His media empire, meanwhile, heavily influences Cambodian public opinion.
According to a 2015 report by Reporters Without Borders, a media freedom watchdog, and the Cambodian Center for Independent Media, a local independent outlet, Kith Meng and three other individuals – including Hun Sen’s daughter, Hun Mana – collectively control 83% of Cambodia’s media. That concentration of ownership, analysts say, is likely even higher today.
The Cambodian Broadcasting Service (CBS), a subsidiary of the Royal Group, controls some of the country’s largest television channels, including CTN and its international broadcasting partners; CNC, the country’s first 24-hour news channel; and MyTV, a youth-oriented channel.
The Royal Group also has sway over the local print media as one of the country’s top and richest newspaper advertisers, meaning that his company can potentially influence editorial policy by pulling on purse-strings.
The detained Kith Thieng, although the junior partner in the Royal Group, is no commercial lightweight.
Just two weeks before the raid on his nightclub, he had presided over a groundbreaking ceremony for the Royal One twin building, a $230 million investment that is set to become Cambodia’s tallest building at 62 storys when it is opens in the capital in 2023.
The project is a joint-venture between Royal One, a subsidiary of Royal Group, and Huashi Group, a state-owned Chinese real estate and construction company.
Yet despite Kith Meng’s close ties to the ruling party – a necessity for any major businessperson that relies on concessions in Cambodia – some commentators estimate he is more independent minded than other tycoons.
According to Sophal Ear, it is common knowledge “that Kith Meng, among the [country’s tycoons] is not rabidly anti-opposition. The guy grew-up in Australia. He knows what freedom and democracy are about,” he said, referring to Kith Meng’s dual Cambodian and Australian nationality.
Indeed, Kith Meng has previously served as a mediator in conflicts between political camps. The leaked US diplomatic cable said that Kith Meng “claims credit for negotiating the three-way deal among the parties to engineer Sam Rainsy’s return to Cambodia in early 2006,” a reference to Sam Rainsy, a leading opposition politician who is currently again in self-exile in France.

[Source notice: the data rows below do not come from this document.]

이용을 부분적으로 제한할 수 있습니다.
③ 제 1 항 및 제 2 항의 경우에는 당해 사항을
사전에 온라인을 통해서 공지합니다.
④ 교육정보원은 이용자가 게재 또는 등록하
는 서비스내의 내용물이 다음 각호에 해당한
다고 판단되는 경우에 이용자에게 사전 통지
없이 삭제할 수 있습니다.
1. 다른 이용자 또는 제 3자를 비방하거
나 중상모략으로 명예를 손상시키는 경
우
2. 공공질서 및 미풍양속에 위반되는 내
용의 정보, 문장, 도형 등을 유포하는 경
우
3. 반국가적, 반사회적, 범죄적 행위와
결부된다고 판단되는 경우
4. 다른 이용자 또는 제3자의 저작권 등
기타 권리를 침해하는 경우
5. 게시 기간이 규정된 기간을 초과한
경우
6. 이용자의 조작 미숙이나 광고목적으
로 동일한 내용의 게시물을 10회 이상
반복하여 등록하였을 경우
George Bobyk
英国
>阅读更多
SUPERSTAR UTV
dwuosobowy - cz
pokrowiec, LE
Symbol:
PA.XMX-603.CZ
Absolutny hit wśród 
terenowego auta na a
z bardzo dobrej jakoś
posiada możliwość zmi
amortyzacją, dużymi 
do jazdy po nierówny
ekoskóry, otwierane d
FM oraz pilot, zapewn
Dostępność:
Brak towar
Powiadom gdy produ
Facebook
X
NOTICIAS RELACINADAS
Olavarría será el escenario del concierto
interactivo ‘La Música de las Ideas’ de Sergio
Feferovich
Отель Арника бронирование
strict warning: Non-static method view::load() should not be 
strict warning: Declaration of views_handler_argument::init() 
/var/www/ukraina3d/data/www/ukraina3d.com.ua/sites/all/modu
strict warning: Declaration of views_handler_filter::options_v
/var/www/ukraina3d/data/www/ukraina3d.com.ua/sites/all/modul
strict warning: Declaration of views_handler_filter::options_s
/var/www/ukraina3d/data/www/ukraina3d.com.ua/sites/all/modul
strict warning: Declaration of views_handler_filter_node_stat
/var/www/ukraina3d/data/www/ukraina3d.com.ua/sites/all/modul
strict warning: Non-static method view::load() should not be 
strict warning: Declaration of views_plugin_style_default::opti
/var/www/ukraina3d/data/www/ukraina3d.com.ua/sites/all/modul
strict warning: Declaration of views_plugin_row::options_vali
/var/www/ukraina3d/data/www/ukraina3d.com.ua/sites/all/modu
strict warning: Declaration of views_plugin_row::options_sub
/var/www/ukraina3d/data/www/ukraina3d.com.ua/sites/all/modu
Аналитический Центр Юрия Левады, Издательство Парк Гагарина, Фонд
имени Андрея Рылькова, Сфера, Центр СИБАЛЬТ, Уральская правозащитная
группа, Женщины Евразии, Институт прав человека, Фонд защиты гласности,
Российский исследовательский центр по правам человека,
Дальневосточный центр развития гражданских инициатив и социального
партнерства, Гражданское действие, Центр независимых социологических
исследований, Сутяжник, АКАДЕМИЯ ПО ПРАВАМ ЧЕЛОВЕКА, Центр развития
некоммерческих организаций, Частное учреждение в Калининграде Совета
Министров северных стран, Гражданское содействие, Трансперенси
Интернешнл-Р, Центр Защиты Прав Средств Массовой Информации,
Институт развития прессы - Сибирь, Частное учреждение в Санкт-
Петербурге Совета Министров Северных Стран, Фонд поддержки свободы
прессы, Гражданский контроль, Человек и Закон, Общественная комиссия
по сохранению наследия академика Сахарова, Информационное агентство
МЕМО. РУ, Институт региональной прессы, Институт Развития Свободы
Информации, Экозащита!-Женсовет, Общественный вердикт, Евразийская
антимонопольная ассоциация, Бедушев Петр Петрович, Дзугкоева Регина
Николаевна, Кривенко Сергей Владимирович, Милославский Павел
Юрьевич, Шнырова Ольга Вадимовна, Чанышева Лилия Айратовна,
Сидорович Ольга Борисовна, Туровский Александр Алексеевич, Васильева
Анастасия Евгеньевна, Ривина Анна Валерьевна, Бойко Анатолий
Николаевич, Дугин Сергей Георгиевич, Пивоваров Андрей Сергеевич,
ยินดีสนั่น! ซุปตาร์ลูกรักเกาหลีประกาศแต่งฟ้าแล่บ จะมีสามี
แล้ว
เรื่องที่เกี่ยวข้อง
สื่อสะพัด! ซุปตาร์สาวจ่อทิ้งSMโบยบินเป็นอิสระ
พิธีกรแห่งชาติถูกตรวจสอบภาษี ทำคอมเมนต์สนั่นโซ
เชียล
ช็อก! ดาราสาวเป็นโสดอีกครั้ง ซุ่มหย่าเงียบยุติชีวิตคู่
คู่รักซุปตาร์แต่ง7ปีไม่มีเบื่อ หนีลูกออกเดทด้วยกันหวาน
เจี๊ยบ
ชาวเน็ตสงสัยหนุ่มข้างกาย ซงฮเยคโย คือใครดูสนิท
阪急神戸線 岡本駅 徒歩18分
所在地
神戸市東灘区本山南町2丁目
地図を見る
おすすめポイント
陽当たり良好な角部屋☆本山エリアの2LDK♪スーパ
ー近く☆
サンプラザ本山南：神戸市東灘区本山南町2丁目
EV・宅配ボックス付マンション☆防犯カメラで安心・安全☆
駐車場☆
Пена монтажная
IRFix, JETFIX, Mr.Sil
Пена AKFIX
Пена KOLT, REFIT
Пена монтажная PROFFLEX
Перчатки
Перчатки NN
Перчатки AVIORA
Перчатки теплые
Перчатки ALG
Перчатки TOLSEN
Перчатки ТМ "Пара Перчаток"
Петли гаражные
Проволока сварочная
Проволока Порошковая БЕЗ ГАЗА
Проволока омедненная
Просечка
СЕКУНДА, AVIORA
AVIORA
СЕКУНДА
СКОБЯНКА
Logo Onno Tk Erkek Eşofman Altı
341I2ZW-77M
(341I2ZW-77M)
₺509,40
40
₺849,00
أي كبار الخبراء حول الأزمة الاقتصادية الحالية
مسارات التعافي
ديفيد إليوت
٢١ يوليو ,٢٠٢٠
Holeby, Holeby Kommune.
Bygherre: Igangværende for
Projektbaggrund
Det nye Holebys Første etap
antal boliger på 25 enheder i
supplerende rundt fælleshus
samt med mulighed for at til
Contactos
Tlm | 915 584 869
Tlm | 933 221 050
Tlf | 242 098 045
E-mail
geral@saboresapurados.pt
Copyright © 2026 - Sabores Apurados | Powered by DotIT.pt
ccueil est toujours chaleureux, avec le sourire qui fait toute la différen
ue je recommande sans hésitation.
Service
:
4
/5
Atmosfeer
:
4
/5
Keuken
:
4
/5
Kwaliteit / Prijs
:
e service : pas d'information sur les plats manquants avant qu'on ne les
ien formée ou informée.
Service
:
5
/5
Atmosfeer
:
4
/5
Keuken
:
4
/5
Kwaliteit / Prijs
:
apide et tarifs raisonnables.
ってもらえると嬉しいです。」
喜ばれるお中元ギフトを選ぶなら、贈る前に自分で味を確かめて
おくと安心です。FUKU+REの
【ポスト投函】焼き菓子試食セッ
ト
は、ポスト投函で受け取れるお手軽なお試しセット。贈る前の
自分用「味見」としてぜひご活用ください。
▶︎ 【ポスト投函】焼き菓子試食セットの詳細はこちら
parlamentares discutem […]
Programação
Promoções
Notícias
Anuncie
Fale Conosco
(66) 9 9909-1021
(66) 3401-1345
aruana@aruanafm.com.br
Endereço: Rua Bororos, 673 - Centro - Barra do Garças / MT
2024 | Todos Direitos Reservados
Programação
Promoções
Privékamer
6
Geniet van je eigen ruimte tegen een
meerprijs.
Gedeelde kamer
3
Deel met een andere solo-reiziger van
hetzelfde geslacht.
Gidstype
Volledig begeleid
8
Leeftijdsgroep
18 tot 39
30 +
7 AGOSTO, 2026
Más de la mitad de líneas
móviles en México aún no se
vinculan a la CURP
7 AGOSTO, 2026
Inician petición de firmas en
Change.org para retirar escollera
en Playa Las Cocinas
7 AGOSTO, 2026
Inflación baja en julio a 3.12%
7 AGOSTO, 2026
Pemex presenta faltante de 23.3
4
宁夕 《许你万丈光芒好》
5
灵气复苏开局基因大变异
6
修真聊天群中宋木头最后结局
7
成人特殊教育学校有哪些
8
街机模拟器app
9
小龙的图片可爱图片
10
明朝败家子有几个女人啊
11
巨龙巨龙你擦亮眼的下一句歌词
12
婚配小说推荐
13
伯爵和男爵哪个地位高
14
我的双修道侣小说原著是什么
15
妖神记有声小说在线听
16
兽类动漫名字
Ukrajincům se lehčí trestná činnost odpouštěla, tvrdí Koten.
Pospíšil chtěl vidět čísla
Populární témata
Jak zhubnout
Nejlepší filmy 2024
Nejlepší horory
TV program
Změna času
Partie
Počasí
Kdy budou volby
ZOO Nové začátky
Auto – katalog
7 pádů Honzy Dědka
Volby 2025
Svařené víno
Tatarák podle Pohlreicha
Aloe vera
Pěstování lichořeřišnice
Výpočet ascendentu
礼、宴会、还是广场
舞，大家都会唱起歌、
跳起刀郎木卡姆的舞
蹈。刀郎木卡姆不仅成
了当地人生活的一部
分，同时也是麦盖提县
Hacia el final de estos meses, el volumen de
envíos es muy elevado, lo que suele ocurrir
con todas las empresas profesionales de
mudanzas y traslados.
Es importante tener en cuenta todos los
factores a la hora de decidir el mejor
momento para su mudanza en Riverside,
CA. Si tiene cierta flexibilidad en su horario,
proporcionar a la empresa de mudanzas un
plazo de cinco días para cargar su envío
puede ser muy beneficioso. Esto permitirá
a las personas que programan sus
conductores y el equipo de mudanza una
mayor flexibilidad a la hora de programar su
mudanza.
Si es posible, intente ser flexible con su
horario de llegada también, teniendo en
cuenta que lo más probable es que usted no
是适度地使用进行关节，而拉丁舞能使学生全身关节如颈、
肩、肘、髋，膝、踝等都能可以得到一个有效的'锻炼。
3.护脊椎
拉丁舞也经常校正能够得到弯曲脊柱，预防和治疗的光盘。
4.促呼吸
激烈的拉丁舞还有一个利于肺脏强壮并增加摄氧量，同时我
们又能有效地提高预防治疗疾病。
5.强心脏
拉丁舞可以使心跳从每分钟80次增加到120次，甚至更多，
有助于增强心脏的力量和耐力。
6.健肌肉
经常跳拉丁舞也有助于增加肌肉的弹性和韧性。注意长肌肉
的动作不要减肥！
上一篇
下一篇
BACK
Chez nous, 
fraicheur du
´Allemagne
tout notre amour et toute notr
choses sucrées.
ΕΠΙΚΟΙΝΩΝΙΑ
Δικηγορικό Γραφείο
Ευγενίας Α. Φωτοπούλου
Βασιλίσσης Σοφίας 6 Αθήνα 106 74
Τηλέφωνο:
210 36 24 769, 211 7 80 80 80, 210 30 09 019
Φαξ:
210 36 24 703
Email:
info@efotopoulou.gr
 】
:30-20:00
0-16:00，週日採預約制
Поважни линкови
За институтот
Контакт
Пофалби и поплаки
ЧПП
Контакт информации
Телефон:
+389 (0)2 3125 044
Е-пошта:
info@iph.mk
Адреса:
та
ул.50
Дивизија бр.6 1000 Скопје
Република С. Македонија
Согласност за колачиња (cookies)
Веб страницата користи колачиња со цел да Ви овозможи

“Any businessman worth their salt has no permanent patrons, only their bottom lines, and if things go south with the current regime, they will want their business interests protected, which means keeping a lifeline with the opposition,” said Sophal Ear. “Some do it more than others; Kith Meng among them.”
Informed speculation suggests that because of Kith Meng’s supposed displeasure with how the government is managing the economy and the EBA crisis, he might be rekindling his past relations with the political opposition, though others doubt it.
In email correspondence with Asia Times, Sam Rainsy played down any ties with the tycoon.
“I haven’t had any contact with Kith Meng for more than ten years. He used to be a kind of bridge between Hun Sen and me during my previous exiles in the 2000s. But he has never supported the opposition,” the exiled opposition leader told Asia Times.
The real reason behind Kith Thieng’s arrest may not be known for some time. If his government accusers are genuine, he was involved in a drug-trafficking enterprise and is a big fish casualty in the CPP’s bid to tackle endemic corruption and drug dealing.
If independent analysts have it right, then Kith Thieng is more likely a casualty of a far-bigger and potentially destabilizing tussle that, depending on how events play out, could determine the country’s political and economic trajectory in the months ahead.